Essential vitamins for pregnant women
Here’s how to meet your daily needs for all the essential vitamins:
· Vitamin A: This is a fat-soluble vitamin required for bone development and growth. Pregnancy increases your requirements for vitamin A slightly. Good sources of vitamin A include eggs and fortified milk.
· Vitamin E: This vitamin protects cells from oxidation and therefore damage and contributes to the health of new cells developing in your baby. It may also help you deal with toxins. Vitamin E is passed from the mother to the baby in the last 12 weeks of pregnancy which is why some premature babies (born before 28 weeks) can show signs of vitamin E deficiency. Good sources of vitamin E include wheat germ and almonds.
· Vitamin D: This assists with bone mineralisation and helps you absorb calcium. Vitamin D needs increase during pregnancy and good sources of vitamin D include eggs, fortified milk and sunshine!The perfect excuse for a walk.
· Vitamin K: Helps in blood clotting. Vitamin K deficiency is rare in pregnant women and in a normal pregnancy supplementation is rarely required. Leafy green veggies and dairy products are rich in K1 so wake up tomorrow with our oat and fruit smoothie.

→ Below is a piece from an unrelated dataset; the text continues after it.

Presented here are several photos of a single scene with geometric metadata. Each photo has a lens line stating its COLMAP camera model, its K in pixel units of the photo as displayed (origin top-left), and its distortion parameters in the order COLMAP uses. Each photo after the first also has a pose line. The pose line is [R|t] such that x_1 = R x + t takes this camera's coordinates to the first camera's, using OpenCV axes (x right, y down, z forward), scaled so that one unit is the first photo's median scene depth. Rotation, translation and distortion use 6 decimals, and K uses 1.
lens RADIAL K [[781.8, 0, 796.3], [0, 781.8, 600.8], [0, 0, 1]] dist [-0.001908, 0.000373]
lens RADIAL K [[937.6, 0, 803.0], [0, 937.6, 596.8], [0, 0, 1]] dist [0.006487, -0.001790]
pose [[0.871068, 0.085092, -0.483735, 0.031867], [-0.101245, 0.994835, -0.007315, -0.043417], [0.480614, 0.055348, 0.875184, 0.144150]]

· Vitamin C: This water-soluble vitamin helps growth and development and supports the immune system. As Vitamin C aides connective tissue development it can reduce stretch marks and hemorrhoids! As requirements increase slightly during pregnancy, good sources of vitamin C include citrus fruits, capsicum and leafy greens.
· B vitamins: These are needed in small amounts to help make new red blood cells and extract energy from our food. Requirements of most B vitamins increase during pregnancy. Adequate folate is particularly important. Good sources of B vitamins include meats, grains and vegetables and especially those from the cabbage family), broccoli, brussels sprouts, cabbage and kale.
More about minerals
Minerals such as calcium, phosphorous, potassium, sodium, magnesium, iodine, selenium and zinc are also important in keeping us healthy. When you’re pregnant the body’s need for calcium and iron, in particular, are increased.

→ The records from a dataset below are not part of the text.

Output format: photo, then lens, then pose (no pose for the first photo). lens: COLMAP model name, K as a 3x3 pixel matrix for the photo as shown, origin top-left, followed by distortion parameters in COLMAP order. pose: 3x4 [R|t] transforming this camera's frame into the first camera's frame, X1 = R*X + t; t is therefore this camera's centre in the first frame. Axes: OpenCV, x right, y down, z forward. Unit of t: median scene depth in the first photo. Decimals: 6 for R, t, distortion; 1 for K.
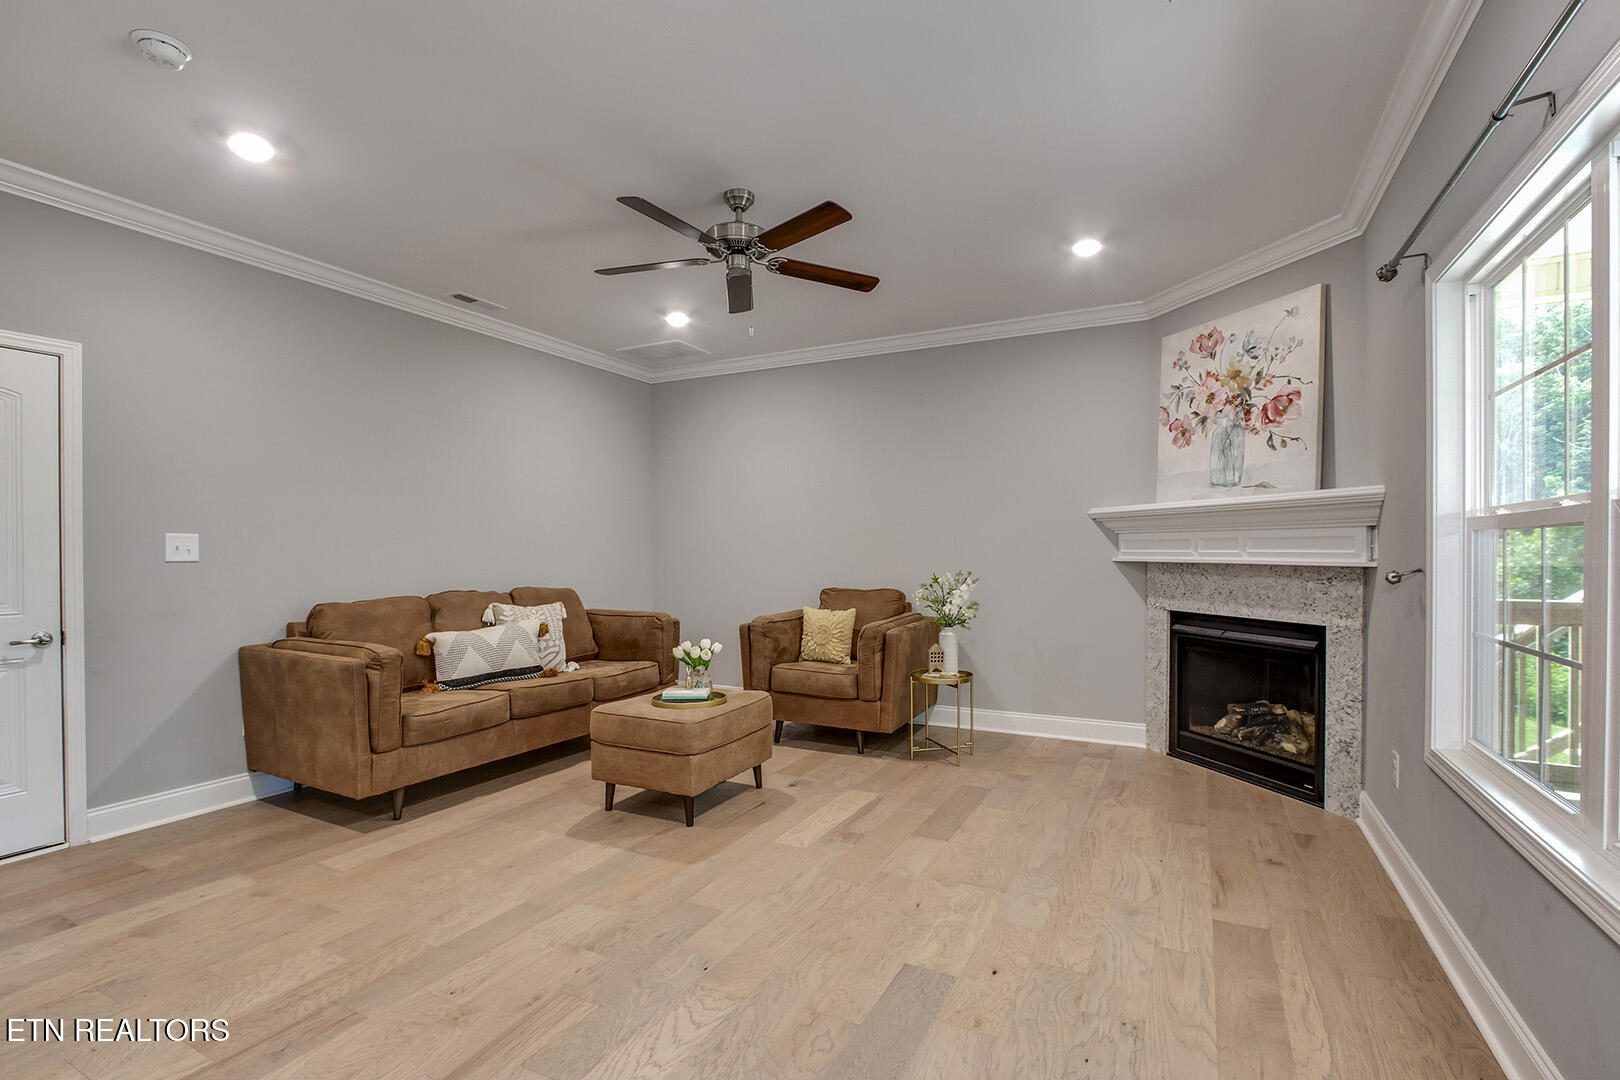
lens RADIAL K [[755.4, 0, 816.7], [0, 755.4, 555.7], [0, 0, 1]] dist [-0.023856, 0.003178]
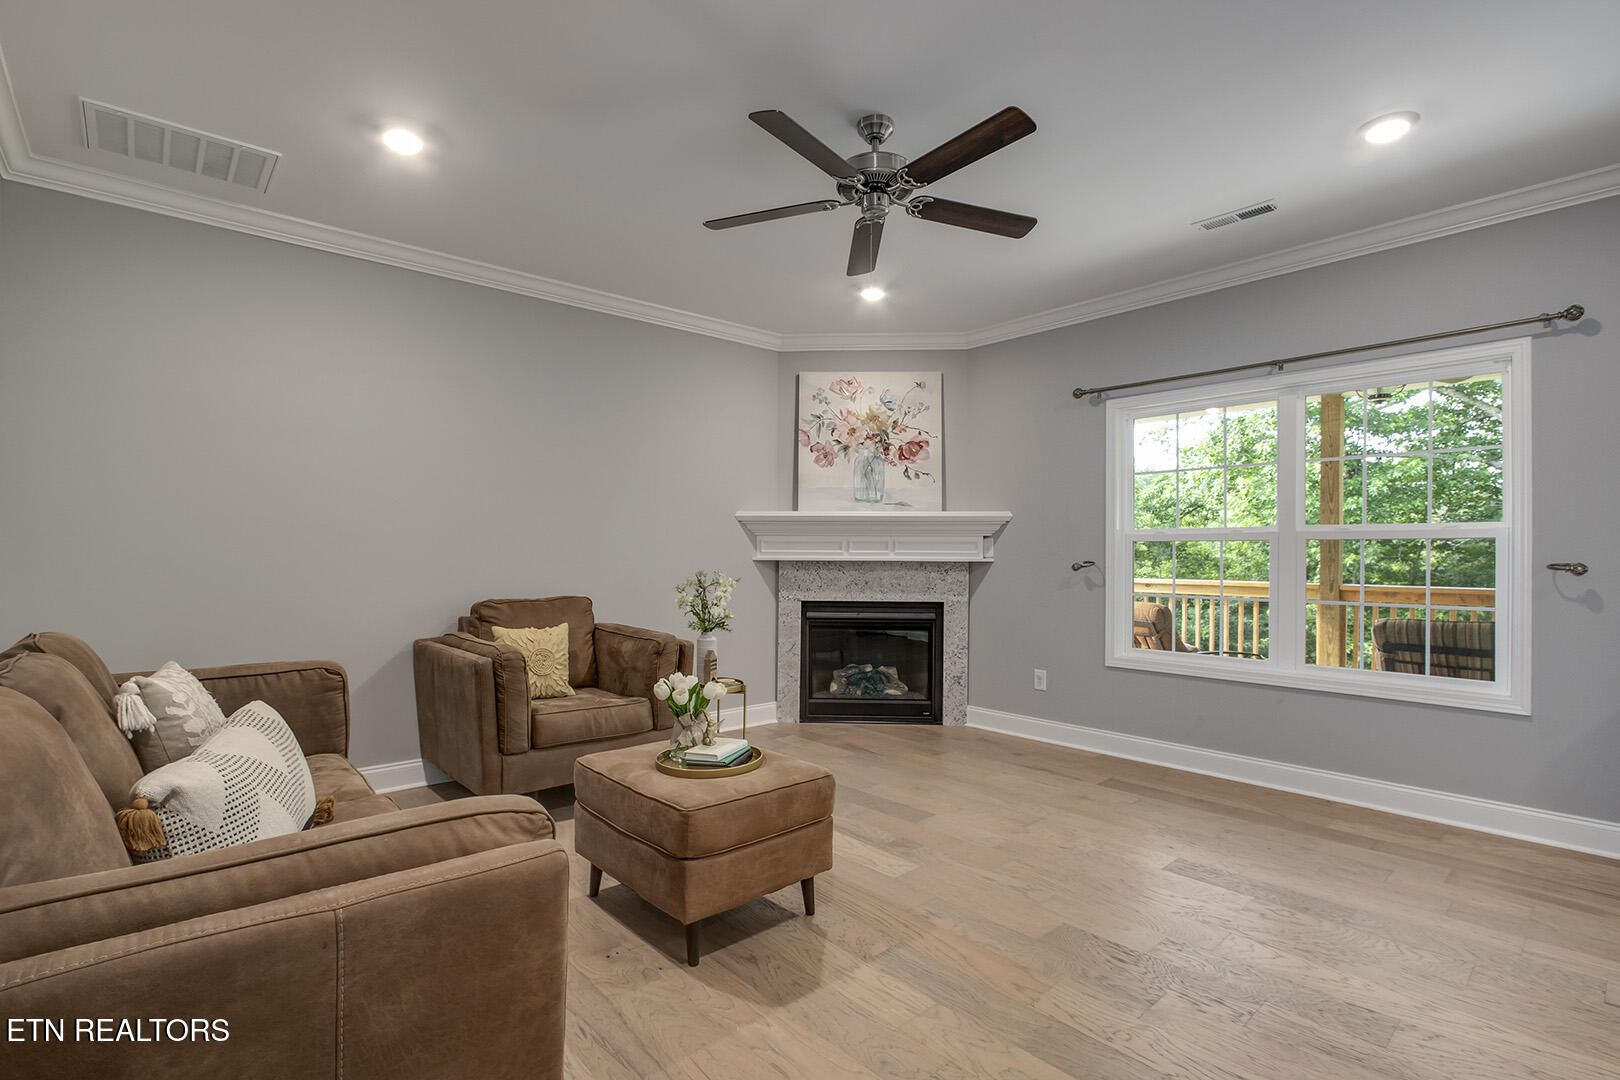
lens RADIAL K [[755.4, 0, 825.2], [0, 755.4, 558.6], [0, 0, 1]] dist [-0.023856, 0.003178]
pose [[0.354220, -0.000797, 0.935162, -0.730395], [0.000693, 1.000000, 0.000590, 0.005582], [-0.935162, 0.000439, 0.354221, 0.614493]]
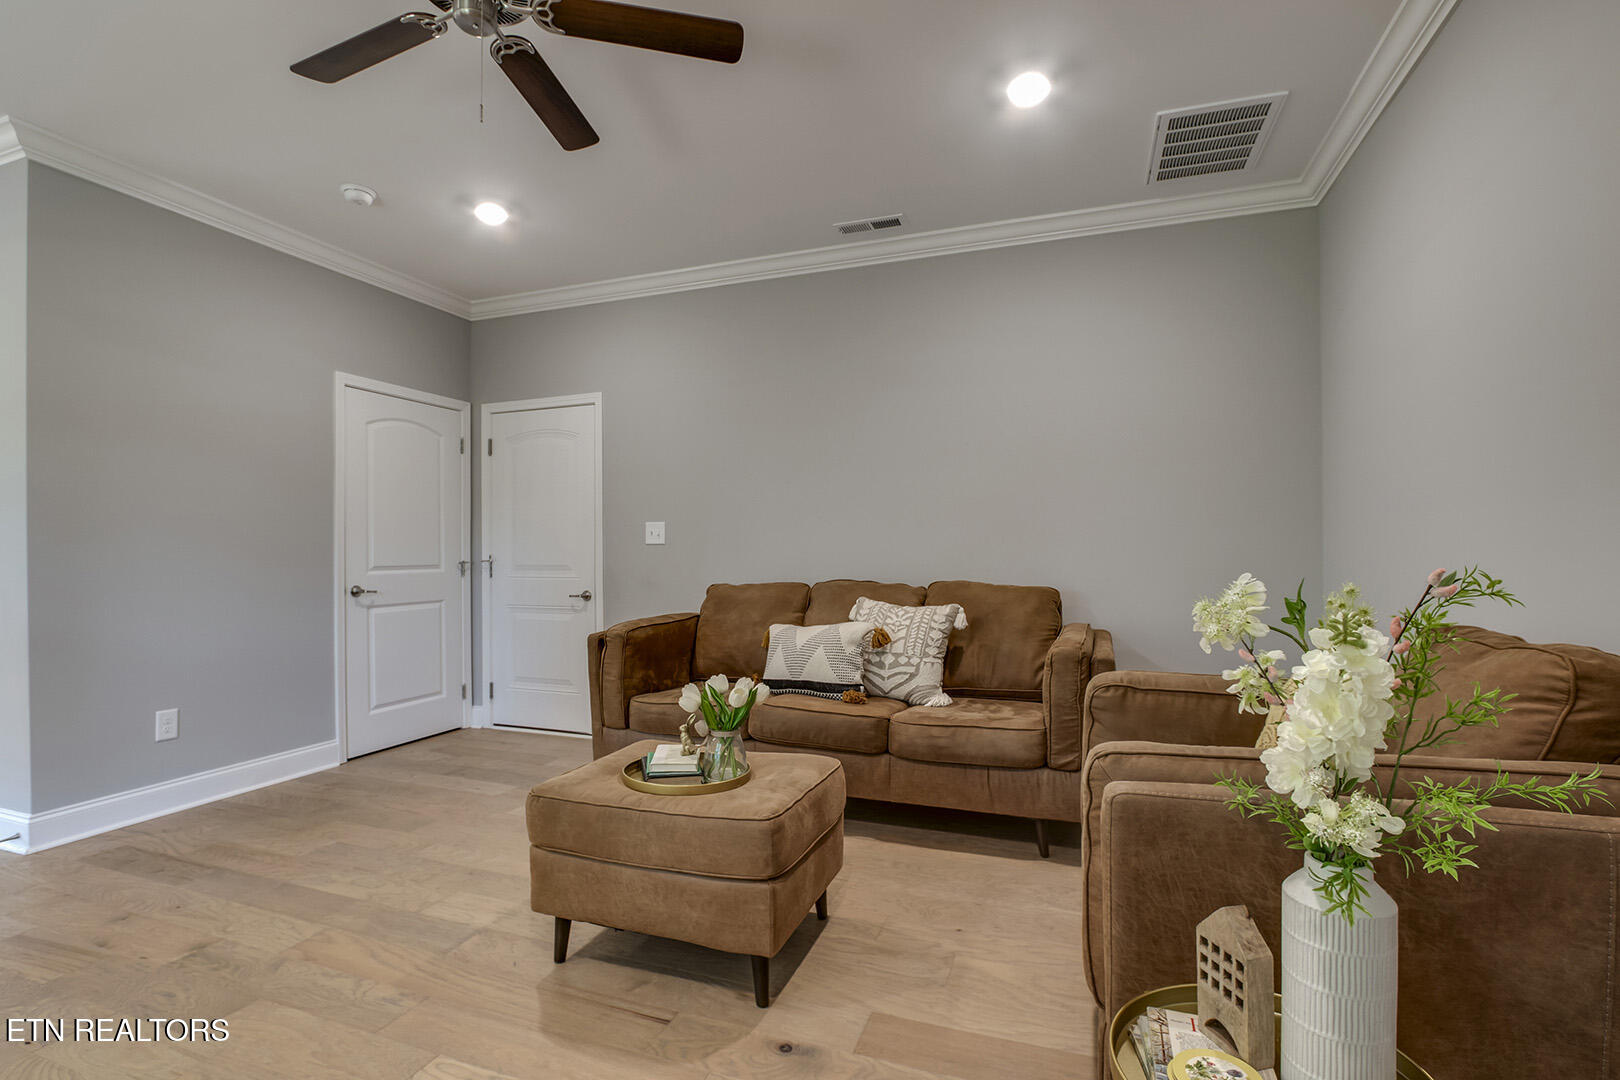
lens RADIAL K [[755.4, 0, 810.2], [0, 755.4, 541.8], [0, 0, 1]] dist [-0.023856, 0.003178]
pose [[0.119835, -0.013896, -0.992697, 0.402485], [-0.006794, 0.999867, -0.014816, 0.018229], [0.992771, 0.008520, 0.119724, 0.959611]]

Good sources of calcium include dairy products and calcium-fortified breakfast cereals and for a fix of haem iron (which is more easily absorbed by the body) include red meat, poultry, and seafood to your diet. Cereals, green leafy veggies, legumes and nuts are sources of non-haem iron, which the body cannot absorb as well.
Taking the right vitamin supplements
If you think you’re not getting enough vitamins or nutrients please talk to your doctor and discuss any supplements you plan on taking while you’re pregnant. Generally they will recommend a good prenatal multivitamin that contains folic acid (to prevent neural tube defects such as spina bifida) and iodine (a lack of which can affect foetal and brain development).
Fresh fact: Eating vitamin C-rich foods at the same time as foods rich in iron will help your body absorb the iron, so enjoy a glass of orange juice with your breakfast cereal or squeeze some fresh lemon juice over your vegetables. Your doctor will be able to test for mineral deficiencies and advise accordingly
Your health and fitness during pregnancy
Feeling dizzy much of the time? Make sure you’re drinking enough water and eating a balanced diet – there’s no need to force-feed yourself (and you can still obey your cravings within reason), but do try to make healthy meal choices as much as possible.
Hormones racing around your body make you more susceptible to gum disease and tooth decay, so it’s best to stop any problems in their tracks. Booking a visit to the dentist is a good idea – don’t forget to mention that you’re pregnant because X-rays can be dangerous to developing babies.
Your week 8 pregnancy checklist
·Treat yourself – go shopping for a pregnancy bra, and maybe some maternity wear.
·Keep taking your prenatal vitamins.
·Plan some healthy meals, and maybe inspire your partner to cook up aromantic meal.
·Make an appointment at the dentist.
·Look at cashew nuts in a whole new light!